10.4 No waiver by any party of any default in the strict and literal performance of or compliance with any provision, condition or requirement herein shall be deemed to be:
(a) a waiver of strict and literal performance of and compliance with any other provisions, conditions, or requirement herein;
(b) a waiver of or in any other manner release any party from strict compliance with any provision, condition or requirement in the future.
10.5 This document
(a) is governed by the law of the State of New South Wales and each of the parties irrevocably submits to the nonexclusive jurisdiction of the State of New South Wales;
(b) may not be modified, amended, added to or otherwise varied except by a document in writing executed by all of the parties;’
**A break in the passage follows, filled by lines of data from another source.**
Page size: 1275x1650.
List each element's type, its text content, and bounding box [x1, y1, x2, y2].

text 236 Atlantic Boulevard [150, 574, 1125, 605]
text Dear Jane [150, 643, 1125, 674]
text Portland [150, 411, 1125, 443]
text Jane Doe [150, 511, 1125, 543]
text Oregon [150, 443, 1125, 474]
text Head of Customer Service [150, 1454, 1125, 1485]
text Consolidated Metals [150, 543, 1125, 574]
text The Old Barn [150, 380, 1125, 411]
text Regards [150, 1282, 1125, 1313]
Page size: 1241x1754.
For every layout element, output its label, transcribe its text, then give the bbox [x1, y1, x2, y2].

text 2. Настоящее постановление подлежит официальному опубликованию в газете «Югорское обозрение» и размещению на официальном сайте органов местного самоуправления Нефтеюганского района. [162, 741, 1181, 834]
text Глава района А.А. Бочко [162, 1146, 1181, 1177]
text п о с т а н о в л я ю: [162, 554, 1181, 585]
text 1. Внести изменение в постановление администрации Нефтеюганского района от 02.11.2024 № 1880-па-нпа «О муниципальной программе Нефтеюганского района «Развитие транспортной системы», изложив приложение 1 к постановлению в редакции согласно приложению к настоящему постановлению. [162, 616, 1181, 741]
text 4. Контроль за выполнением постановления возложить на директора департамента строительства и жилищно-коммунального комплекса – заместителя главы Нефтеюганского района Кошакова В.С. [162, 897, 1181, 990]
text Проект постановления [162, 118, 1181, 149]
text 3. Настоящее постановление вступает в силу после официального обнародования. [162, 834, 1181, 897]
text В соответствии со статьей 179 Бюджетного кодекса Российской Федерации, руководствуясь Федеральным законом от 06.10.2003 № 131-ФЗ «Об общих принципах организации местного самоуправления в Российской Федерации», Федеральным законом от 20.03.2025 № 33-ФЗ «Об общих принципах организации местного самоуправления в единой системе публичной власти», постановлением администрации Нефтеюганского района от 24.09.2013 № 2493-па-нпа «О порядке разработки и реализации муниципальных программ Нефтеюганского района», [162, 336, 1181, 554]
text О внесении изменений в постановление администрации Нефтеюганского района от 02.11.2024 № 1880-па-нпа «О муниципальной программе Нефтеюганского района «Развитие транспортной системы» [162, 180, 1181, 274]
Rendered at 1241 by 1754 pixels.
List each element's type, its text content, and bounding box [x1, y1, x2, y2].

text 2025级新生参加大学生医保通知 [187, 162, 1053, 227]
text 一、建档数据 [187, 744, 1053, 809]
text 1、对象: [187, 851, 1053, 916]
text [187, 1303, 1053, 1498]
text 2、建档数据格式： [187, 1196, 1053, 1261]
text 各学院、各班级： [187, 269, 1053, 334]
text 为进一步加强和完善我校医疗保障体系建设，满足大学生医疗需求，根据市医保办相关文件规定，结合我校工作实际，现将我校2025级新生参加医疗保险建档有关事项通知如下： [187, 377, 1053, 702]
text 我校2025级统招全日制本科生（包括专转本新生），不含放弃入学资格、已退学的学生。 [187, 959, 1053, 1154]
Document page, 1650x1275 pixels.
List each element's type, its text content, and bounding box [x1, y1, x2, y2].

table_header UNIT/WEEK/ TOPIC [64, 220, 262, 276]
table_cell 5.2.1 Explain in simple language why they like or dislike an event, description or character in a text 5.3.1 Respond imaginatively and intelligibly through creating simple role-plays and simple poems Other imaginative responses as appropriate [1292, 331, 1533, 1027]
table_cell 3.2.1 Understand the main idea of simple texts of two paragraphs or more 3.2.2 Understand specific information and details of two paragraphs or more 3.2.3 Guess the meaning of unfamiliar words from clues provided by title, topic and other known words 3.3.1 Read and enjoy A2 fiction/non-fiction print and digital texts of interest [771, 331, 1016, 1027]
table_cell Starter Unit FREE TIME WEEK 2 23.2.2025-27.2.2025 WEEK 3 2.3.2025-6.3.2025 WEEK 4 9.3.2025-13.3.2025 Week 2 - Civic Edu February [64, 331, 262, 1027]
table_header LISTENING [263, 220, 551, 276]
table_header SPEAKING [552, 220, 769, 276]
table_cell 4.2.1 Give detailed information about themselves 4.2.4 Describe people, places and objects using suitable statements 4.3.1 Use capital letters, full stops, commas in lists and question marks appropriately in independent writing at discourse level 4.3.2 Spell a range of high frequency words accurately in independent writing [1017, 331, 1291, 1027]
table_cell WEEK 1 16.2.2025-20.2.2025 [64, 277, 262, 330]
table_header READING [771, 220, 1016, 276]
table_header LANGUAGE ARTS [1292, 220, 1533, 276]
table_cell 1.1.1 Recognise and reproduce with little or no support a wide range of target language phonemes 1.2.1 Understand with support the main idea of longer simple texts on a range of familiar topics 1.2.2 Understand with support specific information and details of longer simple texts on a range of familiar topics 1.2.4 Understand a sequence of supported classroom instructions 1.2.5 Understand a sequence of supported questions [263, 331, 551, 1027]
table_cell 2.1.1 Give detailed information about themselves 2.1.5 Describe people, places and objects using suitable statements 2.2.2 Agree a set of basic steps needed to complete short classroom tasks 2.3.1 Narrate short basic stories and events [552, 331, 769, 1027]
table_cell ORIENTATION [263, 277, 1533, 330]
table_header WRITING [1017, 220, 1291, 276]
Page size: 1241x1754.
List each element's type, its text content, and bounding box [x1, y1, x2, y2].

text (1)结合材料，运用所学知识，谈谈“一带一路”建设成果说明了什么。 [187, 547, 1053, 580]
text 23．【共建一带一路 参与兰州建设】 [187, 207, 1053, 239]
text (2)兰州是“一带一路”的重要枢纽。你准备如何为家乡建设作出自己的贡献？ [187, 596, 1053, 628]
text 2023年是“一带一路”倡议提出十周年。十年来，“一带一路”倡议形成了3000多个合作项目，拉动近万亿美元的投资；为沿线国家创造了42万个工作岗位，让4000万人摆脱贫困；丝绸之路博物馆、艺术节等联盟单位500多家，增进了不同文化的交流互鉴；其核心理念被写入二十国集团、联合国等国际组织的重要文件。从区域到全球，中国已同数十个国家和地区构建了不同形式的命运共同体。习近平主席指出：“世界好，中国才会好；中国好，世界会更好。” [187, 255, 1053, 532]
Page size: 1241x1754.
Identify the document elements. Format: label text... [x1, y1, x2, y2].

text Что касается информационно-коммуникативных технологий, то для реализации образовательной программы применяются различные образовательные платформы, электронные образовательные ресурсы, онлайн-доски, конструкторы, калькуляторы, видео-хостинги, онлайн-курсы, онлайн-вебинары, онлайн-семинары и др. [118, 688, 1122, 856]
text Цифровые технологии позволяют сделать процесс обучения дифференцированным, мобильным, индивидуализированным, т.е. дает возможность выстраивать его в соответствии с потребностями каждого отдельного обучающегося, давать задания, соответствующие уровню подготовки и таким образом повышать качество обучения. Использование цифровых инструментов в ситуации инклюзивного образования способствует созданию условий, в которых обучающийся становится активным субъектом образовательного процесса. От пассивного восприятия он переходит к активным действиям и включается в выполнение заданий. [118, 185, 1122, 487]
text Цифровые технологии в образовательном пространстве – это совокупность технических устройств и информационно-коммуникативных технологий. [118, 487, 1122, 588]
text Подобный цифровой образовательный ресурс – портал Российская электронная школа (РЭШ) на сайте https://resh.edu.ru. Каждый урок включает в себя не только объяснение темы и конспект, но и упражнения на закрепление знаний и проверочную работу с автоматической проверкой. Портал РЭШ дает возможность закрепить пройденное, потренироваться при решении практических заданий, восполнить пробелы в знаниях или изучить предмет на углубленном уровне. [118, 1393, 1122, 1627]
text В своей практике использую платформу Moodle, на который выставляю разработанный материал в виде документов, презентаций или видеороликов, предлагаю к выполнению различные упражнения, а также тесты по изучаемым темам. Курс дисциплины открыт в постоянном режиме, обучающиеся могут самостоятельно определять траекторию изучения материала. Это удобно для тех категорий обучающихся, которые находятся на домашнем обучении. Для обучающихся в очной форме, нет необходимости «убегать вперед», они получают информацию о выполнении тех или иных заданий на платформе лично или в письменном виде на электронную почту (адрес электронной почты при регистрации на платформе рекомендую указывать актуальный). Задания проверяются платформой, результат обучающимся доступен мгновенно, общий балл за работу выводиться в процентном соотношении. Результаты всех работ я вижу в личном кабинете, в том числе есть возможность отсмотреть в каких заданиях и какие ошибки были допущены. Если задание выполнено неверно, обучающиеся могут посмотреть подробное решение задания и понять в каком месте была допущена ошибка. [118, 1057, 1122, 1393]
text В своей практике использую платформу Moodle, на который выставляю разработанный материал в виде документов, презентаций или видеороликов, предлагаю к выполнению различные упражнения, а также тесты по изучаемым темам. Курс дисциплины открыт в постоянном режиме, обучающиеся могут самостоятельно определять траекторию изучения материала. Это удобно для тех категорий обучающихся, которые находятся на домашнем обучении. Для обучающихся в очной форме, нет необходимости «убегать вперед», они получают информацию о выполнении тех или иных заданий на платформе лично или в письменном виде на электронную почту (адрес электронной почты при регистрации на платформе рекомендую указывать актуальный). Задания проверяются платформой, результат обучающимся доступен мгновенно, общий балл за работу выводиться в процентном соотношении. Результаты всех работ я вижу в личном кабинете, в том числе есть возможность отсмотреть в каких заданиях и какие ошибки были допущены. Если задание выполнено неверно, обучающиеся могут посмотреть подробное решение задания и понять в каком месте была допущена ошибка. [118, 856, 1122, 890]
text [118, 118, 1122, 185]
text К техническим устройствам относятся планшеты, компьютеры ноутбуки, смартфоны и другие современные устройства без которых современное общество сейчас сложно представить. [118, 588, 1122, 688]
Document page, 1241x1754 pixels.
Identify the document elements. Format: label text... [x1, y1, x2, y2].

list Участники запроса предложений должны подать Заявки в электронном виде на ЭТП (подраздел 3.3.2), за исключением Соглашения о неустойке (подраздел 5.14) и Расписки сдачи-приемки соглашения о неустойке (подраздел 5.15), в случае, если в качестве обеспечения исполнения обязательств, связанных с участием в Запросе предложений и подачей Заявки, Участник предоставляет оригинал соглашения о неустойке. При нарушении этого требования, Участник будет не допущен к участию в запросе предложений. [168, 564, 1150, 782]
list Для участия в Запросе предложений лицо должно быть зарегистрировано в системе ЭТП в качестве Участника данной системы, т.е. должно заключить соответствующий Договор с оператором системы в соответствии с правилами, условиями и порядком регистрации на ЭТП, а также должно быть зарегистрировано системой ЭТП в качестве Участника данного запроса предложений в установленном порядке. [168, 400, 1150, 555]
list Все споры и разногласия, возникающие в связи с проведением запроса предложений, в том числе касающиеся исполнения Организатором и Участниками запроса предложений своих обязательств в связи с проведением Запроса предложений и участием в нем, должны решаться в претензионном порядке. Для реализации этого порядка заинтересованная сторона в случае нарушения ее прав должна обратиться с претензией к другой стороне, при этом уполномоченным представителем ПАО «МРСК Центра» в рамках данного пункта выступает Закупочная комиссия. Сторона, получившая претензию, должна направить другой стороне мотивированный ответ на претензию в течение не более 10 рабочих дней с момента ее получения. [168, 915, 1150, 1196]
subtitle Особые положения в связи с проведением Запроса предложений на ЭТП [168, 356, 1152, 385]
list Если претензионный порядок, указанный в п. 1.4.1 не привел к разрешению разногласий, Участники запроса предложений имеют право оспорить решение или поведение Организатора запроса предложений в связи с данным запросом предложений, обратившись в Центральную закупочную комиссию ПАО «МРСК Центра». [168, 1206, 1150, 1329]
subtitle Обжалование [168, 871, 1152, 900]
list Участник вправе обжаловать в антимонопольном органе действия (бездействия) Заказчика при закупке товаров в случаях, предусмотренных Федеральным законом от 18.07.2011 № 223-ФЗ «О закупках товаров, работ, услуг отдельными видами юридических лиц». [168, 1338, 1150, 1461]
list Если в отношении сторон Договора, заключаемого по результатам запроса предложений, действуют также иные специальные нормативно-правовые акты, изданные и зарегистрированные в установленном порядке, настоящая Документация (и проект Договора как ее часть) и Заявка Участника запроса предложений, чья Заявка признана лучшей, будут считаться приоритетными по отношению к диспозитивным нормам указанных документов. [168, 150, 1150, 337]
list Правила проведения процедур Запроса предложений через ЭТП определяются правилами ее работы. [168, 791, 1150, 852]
(c) shall endure for the benefit of and be binding upon the parties hereto and their respective successors and assigns;
(d) may not be assigned by any party without the prior written consent of all of the parties; and
(e) constitutes the entire agreement between the parties with respect to the subject matter hereof and supersedes and extinguishes all prior agreements or deeds and understandings between the parties.
11.1 The Customer shall not be assign or otherwise transfer any Contracts of any of its rights and obligations hereunder whole or in part without the prior written consent of H2 Tech. Any such unauthorised assignment shall be deemed null and void.
11.2 If any provision of these Terms and Conditions is held by any competent authority to be invalid or unenforceable in whole or in part, the validity of the other provisions of these Terms and Conditions and the remainder of the provisions in question shall not be affected thereby.
11.3 H2 Tech reserves the right to terminate any contract with the Customer including ongoing services agreement without liability or penalty in the event it determines, at its sole discretion that it is appropriate in all the circumstances.